*Provided passage*.
Ingrid Vanderveldt, Chairman and CEO of EBW 2020 and Hugh Forrest, Chief Programming Officer of SXSW.


By Laura Lorek
Publisher of Silicon Hills News

At South by Southwest 2018, Ingrid Vanderveldt, chairman, and CEO of Empowering a Billion Women by 2020 movement, launched MintHer, a financial resources network for female entrepreneurs.

Vanderveldt, who previously served as the first entrepreneur in residence at Dell, spoke at SXSW 2018 on “Empowering a Billion Women with $1 Billion in Capital by 2020.”

On Tuesday morning at the Austin Chamber of Commerce, Hugh Forrest, Chief Programming Officer of SXSW, interviewed Vanderveldt following his presentation SXSW 2018 early observations.

“What I was happy to see this year was the involvement of the women,” Vanderveldt said.

This year, Vanderveldt noticed more women coming in for SXSW and more attention on the women speakers, she said. She had women flying in from all over the world for the MintHer launch. She hosted a “Champagne Crawl” with women and self-proclaimed “Man-bassadors” to various Austin boutiques. She also hosted a VIP dinner.

In 2015, Vanderveldt and the Empowering a Billion Women by 2020 movement worked with Dell Financial Services, Frost & Sullivan, and Xero, to release its “Business in a Box” software platform for women fueled with a $100 million IV credit fund.

“When we launched the $100 million fund, not a single woman applied,” Vanderveldt said. “We launched in May of 2015 and not a single woman applied. The guys did. The guys blew up the fund.”

The women were buying the “Business in a Box” services but they couldn’t scale fast enough, Vanderveldt said.

“We realized how important mentorship and education and building scalable ecosystems to help women start, grow and build their ventures and build confidence before they ever go apply for the funding,” she said.

MintHer seeks to provide those things.

“We went into development for three years and spent over $3 million and 7,500 people on the engine of this platform, but we essentially built out a matching platform to match women entrepreneurs to funding resources and revenue opportunities,” she said.

Dell allocates $4 billion a year to diverse and women-led companies, Vanderveldt said. Other companies are trying to allocate big contracts to women-led ventures and they are having trouble finding them, she said.

“So this platform now qualifies and vets potential deal flow and matches them to the revenue opportunity,” Vanderveldt said.

To ensure startups can meet the scale up and supply requirements for the big companies, that’s where the $100 million credit fund comes into play, Vanderveldt said.

“One of the things we’re really looking at is women showing up,” Vanderveldt said.

*Records provided*.
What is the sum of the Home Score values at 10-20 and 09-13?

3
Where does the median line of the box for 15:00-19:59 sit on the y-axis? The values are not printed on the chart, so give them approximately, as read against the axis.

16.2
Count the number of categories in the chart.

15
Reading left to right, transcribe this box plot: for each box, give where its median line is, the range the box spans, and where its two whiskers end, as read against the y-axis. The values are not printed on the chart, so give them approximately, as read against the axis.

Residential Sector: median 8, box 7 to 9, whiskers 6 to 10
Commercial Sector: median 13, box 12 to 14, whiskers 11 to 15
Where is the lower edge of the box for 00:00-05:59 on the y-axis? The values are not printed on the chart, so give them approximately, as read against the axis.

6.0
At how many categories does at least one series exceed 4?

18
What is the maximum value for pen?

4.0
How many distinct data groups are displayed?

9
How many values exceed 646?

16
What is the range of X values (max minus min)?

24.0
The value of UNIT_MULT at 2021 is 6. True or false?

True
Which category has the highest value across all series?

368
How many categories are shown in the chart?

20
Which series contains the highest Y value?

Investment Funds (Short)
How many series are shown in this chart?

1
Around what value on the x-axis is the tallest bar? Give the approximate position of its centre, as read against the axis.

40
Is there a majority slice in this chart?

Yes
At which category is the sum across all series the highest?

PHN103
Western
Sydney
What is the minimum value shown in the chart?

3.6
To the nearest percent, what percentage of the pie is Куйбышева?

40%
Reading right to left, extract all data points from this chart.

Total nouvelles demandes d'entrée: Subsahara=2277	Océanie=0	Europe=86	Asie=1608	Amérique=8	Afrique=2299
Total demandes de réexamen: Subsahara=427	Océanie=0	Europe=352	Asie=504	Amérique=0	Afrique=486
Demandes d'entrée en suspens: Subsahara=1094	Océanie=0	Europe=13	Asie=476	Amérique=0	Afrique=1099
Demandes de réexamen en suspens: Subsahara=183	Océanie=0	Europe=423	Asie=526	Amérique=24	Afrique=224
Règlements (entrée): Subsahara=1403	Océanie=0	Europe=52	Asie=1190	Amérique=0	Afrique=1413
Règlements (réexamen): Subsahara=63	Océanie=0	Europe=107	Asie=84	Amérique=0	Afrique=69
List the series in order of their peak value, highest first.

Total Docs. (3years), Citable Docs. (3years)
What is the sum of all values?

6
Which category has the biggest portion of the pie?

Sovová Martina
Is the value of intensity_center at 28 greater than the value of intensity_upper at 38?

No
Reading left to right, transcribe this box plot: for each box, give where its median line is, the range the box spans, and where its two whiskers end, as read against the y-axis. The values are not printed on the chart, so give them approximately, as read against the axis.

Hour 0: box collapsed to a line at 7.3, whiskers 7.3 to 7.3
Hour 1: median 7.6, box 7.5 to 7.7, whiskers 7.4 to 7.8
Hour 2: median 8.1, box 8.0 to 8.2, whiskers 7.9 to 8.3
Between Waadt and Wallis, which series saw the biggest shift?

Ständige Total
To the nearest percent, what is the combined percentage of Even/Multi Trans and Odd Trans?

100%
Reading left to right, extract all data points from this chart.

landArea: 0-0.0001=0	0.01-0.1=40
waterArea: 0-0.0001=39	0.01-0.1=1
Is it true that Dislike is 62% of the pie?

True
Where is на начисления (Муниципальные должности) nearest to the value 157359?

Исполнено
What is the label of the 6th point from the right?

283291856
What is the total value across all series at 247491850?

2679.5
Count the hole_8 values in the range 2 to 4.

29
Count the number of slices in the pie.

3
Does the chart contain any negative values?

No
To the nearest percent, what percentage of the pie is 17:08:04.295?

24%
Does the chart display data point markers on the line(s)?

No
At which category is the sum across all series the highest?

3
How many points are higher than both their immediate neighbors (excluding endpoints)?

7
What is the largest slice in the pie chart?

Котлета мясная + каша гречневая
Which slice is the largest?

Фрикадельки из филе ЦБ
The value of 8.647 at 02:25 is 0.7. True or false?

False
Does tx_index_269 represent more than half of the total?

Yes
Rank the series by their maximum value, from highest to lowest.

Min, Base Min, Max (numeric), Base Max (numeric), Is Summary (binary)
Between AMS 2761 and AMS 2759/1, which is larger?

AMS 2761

*Action item*.
Summarize the article on the MintHer launch in two sentences. The records are separate material, unrelated to the article.

*Response to the exercise*.
At South by Southwest 2018, Ingrid Vanderveldt, chairman and CEO of the Empowering a Billion Women by 2020 movement, launched MintHer, a financial resources network for female entrepreneurs. After not a single woman applied to the $100 million credit fund launched in 2015, her group realized that women needed mentorship, education and scalable ecosystems before applying for funding, so it built MintHer as a platform that matches women entrepreneurs to funding resources and revenue opportunities.